A satellite is a tournament with a smaller buy-in, that instead of a traditional tournament payout structure, awards seats to the larger buy-in target event. They are a great way for players with a smaller bankroll to earn some shots at bigger buy-in events. They are also a nice avenue for players who are already appropriately rolled for the buy in to earn their way in at a lesser cost. And lastly, they can provide some great value as they are often going to be softer than the target event or regular MTT's of a similar buy-in level.
So how do you go about finding the satellite right for you? You can start by going directly to the lobby of the target event you're looking to satellite into. The tournament lobby will show all available satellites for that tournament.
You can sort this area by the start date, buy-in, etc, and can go directly to the lobby of a satellite you want to look at or play by double-clicking it, or highlighting and clicking the "Go To Satellite" button below this pane.
So what satellites should you look for? Obviously, start with buy-ins that are appropriate for your bankroll level. If you're already rolled for the target event, this will be all satellites on the offer. Next, make sure to scout satellites with a large number of seats guaranteed. These games will attract large fields of weaker players, making them quite soft. Additionally, when you do get near the seat bubble on one of these larger satellites, there will be more players that don't understand the implications of the satty bubble and will make gross ICM mistakes, to your benefit. And finally, once in a while, a satellite may overlay (for example, guarantee 50 seats to the target event, but only garner enough buy-ins to cover 38 seats). In this case, PokerStars is going to still pay out 50 seats but you'll have fewer players to get through to earn one, providing even more value.
So once you've found your satellite of choice, what strategy adjustments should you make? Let's take a brief look:
Early Stages:No adjustments what so ever. Play these stages the same as you would any regular pay structure MTT.

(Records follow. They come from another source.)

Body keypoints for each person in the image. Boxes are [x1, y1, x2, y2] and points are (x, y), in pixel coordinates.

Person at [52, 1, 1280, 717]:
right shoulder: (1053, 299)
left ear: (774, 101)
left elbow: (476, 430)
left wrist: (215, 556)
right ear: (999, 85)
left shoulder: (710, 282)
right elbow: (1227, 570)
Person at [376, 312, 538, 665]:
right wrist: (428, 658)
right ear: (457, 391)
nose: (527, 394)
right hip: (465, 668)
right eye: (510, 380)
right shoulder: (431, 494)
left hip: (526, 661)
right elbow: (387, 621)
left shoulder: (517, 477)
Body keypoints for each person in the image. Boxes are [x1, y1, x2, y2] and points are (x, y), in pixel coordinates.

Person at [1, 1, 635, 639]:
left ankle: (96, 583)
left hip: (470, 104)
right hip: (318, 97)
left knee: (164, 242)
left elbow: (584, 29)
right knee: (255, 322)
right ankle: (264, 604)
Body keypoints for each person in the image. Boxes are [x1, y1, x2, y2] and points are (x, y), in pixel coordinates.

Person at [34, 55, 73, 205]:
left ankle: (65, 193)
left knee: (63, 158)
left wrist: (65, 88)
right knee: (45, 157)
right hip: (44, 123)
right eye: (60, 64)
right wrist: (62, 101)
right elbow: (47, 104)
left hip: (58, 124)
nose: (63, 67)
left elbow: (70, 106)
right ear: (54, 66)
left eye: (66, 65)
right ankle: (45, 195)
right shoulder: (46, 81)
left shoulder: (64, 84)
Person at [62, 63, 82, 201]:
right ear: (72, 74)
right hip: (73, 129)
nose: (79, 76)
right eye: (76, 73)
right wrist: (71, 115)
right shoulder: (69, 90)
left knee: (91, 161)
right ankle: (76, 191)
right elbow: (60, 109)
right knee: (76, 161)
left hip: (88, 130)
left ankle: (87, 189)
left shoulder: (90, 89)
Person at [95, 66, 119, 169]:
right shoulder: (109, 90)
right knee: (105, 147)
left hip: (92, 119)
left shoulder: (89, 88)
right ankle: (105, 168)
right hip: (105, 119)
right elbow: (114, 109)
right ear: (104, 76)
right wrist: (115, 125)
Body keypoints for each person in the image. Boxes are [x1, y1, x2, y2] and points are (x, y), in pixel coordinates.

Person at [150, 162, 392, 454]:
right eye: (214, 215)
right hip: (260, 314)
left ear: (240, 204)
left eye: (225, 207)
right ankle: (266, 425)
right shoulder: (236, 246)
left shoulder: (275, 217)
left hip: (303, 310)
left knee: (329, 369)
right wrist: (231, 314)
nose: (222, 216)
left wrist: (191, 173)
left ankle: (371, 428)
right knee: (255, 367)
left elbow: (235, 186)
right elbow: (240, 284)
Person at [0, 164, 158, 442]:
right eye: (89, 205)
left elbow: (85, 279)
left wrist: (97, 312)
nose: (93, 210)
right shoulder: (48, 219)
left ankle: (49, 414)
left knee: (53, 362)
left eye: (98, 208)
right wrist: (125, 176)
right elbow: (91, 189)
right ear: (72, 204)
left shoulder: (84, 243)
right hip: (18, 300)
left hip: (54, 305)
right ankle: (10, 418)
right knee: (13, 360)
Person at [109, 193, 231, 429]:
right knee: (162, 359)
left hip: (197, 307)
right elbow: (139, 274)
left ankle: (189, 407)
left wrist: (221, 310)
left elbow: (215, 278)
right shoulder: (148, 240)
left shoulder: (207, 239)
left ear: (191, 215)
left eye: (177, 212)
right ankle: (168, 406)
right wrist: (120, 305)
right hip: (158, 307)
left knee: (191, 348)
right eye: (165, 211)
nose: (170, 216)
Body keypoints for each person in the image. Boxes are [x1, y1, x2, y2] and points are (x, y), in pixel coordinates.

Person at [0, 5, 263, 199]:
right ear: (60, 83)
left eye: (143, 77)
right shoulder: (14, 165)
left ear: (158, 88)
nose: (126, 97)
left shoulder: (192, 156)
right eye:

Middle Stages: At this point, we are not adjusting much from a regular MTT. The seat bubble is still a long way off. If we have a decently large stack, we should proceed a bit more cautiously than we might otherwise vs. other big stacks that can ruin our chip position. Still, we are largely just playing like we would in a normal MTT. One mistake I would caution against… if the satty is awarding 50 seats for example and there are 150 players remaining, don't look at the lobby and say "ok, the player in 50th has 7K chips and I have 9K so I will lock it down and play very conservative now". It is way too early for this, and locking down too early will hurt your chances to actually win a seat.
Late Stages:Now as the seat bubble approaches, our strategies change greatly from a regular MTT. In a regular tournament, the goal is to win. In a satellite that's not the case, however. If the satellite awards 50 seats to the target event, then our goal is simply to make it to the final 50 players… all of them from the chip leader to 50th place will receive the same exact prize. Players who are medium stacks will likely be folding everything trying to wait out the shortest stacks. Those shortest stacks will often be blinding all the way off in the hope that confrontations between other players will lead to eliminations that allow them to squeak through to the seat.

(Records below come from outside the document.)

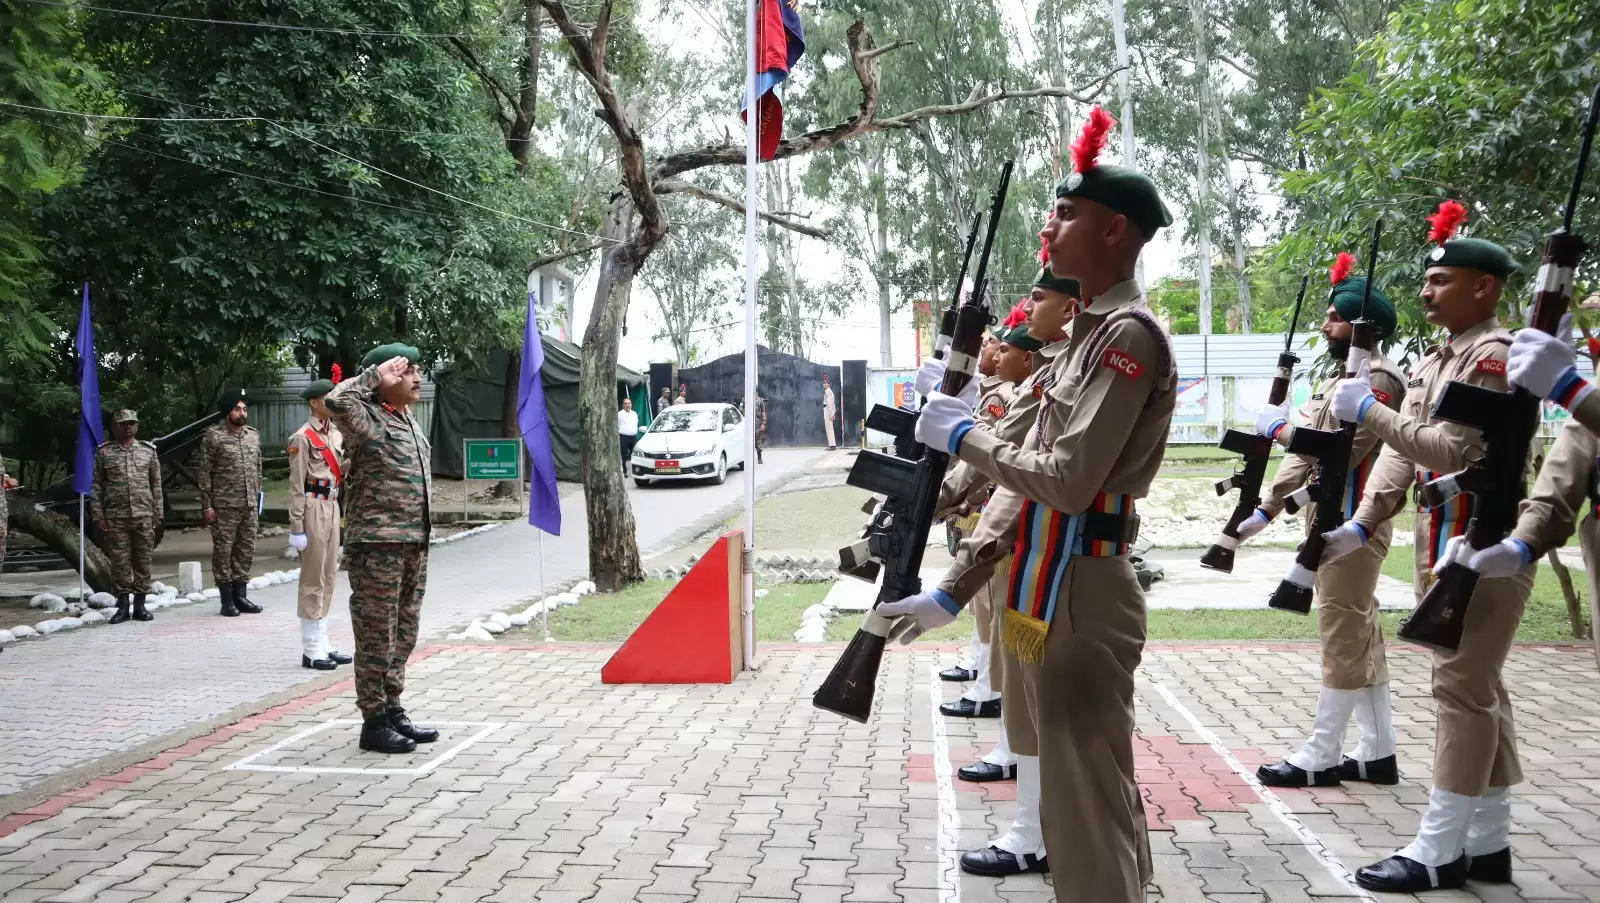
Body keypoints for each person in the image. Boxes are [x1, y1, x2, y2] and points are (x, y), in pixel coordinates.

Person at [881, 106, 1175, 902]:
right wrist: (955, 586)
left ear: (1115, 230)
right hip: (1045, 581)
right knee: (1082, 794)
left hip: (1083, 585)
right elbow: (1021, 488)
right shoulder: (1084, 337)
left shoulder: (1126, 338)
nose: (1049, 227)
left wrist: (970, 435)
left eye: (1066, 212)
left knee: (1085, 805)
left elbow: (1068, 478)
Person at [1325, 201, 1530, 893]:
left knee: (1461, 692)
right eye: (1427, 279)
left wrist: (1370, 412)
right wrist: (1363, 519)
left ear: (1485, 287)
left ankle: (1439, 848)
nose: (1426, 289)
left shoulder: (1494, 357)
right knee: (1477, 688)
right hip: (1441, 539)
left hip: (1482, 542)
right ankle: (1489, 842)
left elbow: (1451, 447)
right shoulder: (1441, 359)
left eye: (1443, 280)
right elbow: (1400, 455)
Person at [1234, 255, 1406, 789]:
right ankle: (1378, 753)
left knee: (1341, 634)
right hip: (1325, 522)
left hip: (1354, 527)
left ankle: (1323, 752)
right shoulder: (1339, 380)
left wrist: (1281, 429)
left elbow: (1344, 451)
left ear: (1362, 328)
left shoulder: (1379, 380)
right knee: (1361, 634)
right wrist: (1265, 508)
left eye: (1334, 317)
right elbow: (1301, 459)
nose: (1324, 325)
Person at [934, 267, 1081, 879]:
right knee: (1026, 696)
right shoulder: (1055, 372)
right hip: (1027, 553)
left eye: (1040, 297)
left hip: (1052, 555)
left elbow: (1030, 474)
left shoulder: (1082, 367)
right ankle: (1031, 828)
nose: (999, 346)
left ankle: (1042, 831)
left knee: (1050, 704)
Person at [325, 343, 438, 754]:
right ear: (387, 376)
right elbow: (335, 399)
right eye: (408, 371)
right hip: (378, 545)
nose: (416, 378)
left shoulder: (407, 418)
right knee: (376, 634)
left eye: (417, 370)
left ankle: (392, 708)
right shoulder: (366, 417)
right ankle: (372, 721)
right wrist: (374, 377)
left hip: (412, 542)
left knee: (404, 632)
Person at [928, 312, 1020, 722]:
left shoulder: (1002, 398)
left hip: (995, 511)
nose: (994, 351)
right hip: (985, 508)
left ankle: (987, 688)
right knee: (982, 605)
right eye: (990, 344)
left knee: (994, 608)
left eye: (1003, 345)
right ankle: (981, 672)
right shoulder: (991, 392)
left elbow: (985, 454)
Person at [289, 379, 351, 671]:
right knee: (313, 578)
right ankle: (311, 648)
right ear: (314, 402)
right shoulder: (302, 438)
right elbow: (296, 486)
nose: (333, 402)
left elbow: (339, 472)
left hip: (332, 505)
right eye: (328, 398)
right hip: (313, 507)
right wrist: (297, 527)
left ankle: (323, 641)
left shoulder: (335, 433)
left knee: (328, 576)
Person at [91, 410, 164, 624]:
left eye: (132, 423)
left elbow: (156, 485)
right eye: (123, 424)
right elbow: (96, 487)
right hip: (116, 517)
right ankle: (122, 606)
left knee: (143, 561)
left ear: (137, 426)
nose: (128, 427)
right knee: (120, 563)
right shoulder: (104, 453)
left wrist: (158, 513)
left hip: (143, 515)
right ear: (115, 427)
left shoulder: (148, 452)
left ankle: (140, 606)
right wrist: (98, 515)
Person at [198, 389, 263, 617]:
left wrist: (258, 498)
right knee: (224, 552)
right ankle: (227, 600)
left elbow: (258, 469)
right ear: (227, 412)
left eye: (244, 409)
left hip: (249, 505)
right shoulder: (214, 436)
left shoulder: (253, 435)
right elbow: (205, 473)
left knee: (246, 551)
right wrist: (207, 505)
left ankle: (240, 595)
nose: (242, 413)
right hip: (224, 506)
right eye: (237, 409)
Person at [617, 397, 640, 474]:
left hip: (633, 437)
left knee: (636, 454)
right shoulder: (619, 414)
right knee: (623, 455)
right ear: (623, 405)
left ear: (631, 404)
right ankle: (624, 471)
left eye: (629, 403)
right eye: (625, 403)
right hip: (623, 437)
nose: (627, 405)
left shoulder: (634, 414)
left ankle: (637, 470)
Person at [822, 376, 838, 449]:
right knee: (829, 427)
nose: (824, 384)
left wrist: (831, 413)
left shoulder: (828, 391)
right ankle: (831, 444)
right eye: (824, 383)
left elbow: (830, 404)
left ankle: (832, 445)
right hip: (827, 410)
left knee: (829, 428)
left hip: (828, 410)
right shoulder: (828, 391)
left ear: (829, 384)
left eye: (826, 383)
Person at [754, 392, 768, 464]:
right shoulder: (745, 399)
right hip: (746, 425)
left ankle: (759, 457)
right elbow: (741, 410)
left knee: (758, 441)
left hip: (757, 424)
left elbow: (763, 412)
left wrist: (763, 423)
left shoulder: (759, 400)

The big stack at your table may be raising every hand in the knowledge that everyone is just folding to wait out the short stacks. So the first principle here is if you have enough chips to win the seat without having to play another hand, don't put your position at risk. Note I did not say that you had to lock it down and play no more hands. If you're a big stack, it can be a bit fun to raise every hand and take the blinds/antes because no one wants to play with you. And you also have the luxury of calling the small stacks to try and bust them. Just remember the first principle… if another stack gets involved with you that can damage your chip position to the point of making your seat no longer assured, then just be conservative there and preserve your position.
As an example, let's say you are the 2nd biggest stack in the satty awarding 50 seats with 51 left. You get dealt AA and raise, only to have the chip leader move all in. This is a situation where you should always fold AA preflop to their all in raise. With the 2nd biggest stack you can literally fold to a seat all the time in this spot. Obviously, AA will perform very well vs. their shoving range, we are probably 85%+ here. But if we are 100% assured of a seat in the target event by just folding, then putting our seat at risk in a spot where we will lose that seat 15% of the time makes no sense at all. In short, enjoy taking liberties with your big stack, but be careful not to actually jeopardize your position of having that seat locked up.
Satellites are not only a lot of fun, but they also offer a great way to earn entry to larger buy-in events while offering the value of some of the softest fields you will find at the micro stake levels. Make sure to check the lobby often for satellites that are to your liking or offer good value, and use them to secure your seat to the Anniversary Sunday Million Event!